Utah trailed by 50 points before a driving layup by Alec Burks and 3-pointer by rookie Kevin Murphy in the final 20 seconds.
Utah's previous most-lopsided loss at home was by 33 points to Milwaukee on Nov. 18, 1980. It was the fifth worst overall for the franchise.
"I don't think this ruins us," said Gordon Hayward, who did not play because of a sprained shoulder.
Still, the Jazz hardly looked like the team that had won nine of their previous 12.
They had been undefeated at home in January -- 6-0 -- with their last loss in Salt Lake City coming Dec. 28 against the Los Angeles Clippers in which they blew a 21-point lead.
Unlike the Jazz, the Rockets weren't about to blow this one.
"I think this is something we definitely needed," said guard Jeremy Lin, who took only five shots Monday but made all five to finish with 12 points.
It was a special trip for Lin, who arrived in Salt Lake City early enough Sunday night to slip in for the last screening of the documentary "Linsanity" during the Sundance Film Festival.
The movie premiered about a year after Lin began catapulting to worldwide stardom in New York. He was an afterthought only a month before, cut by the Rockets on Christmas Day and claimed by the Knicks off waivers.
If his rise to fame was crazy, so was Monday's game.
"It's a testament to how the ball moved tonight and how everyone was looking for everybody. When you have a team play like that, play so unselfishly, it's a beautiful thing to watch," Lin said.

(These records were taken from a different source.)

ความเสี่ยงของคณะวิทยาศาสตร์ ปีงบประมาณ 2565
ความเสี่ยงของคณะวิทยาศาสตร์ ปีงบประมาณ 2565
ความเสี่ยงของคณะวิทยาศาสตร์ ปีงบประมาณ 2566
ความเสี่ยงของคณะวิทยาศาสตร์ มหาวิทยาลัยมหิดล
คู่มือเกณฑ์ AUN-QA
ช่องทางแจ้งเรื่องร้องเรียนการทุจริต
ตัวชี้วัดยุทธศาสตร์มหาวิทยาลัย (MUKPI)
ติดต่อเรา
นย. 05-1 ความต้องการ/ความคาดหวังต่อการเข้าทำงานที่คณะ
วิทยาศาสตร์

NOTES: Eighty-nine-year-old Wataru Misaka, the first player of Asian descent to play in the NBA, was at Monday's game to watch Lin warm up. Misaka, once discriminated against because of his Japanese ancestry, recalled writing Lin a note of encouragement "when he was with Oakland back in the dark days when things didn't look too good for him. He didn't have all these fans at this time but he's made a lot of progress since then and I think he's in a much better place now." Misaka, who lives in nearby Bountiful, is a former point guard who played for the New York Knicks in the 1947-48 season and led the University of Utah to the 1944 NCAA championship. "He broke a lot of barriers and racial stereotypes," Lin told the Houston Chronicle of Misaka. "You have to pay respect to the people who came before you." Lin is the first American-born NBA player of Chinese or Taiwanese descent.